[Items from a data source]

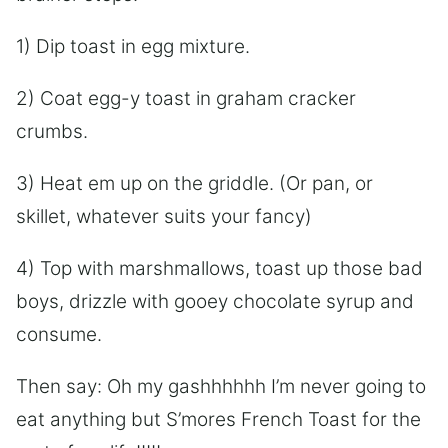
1) Dip toast in egg mixture.
2) Coat egg-y toast in graham cracker
crumbs.
3) Heat em up on the griddle. (Or pan, or
skillet, whatever suits your fancy)
4) Top with marshmallows, toast up those bad
boys, drizzle with gooey chocolate syrup and
consume.
Then say: Oh my gashhhhhh I’m never going to
eat anything but S’mores French Toast for the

=== Prompt ===
The expected output is one number, the tally of lines above containing "with".

=== Exercise result ===
2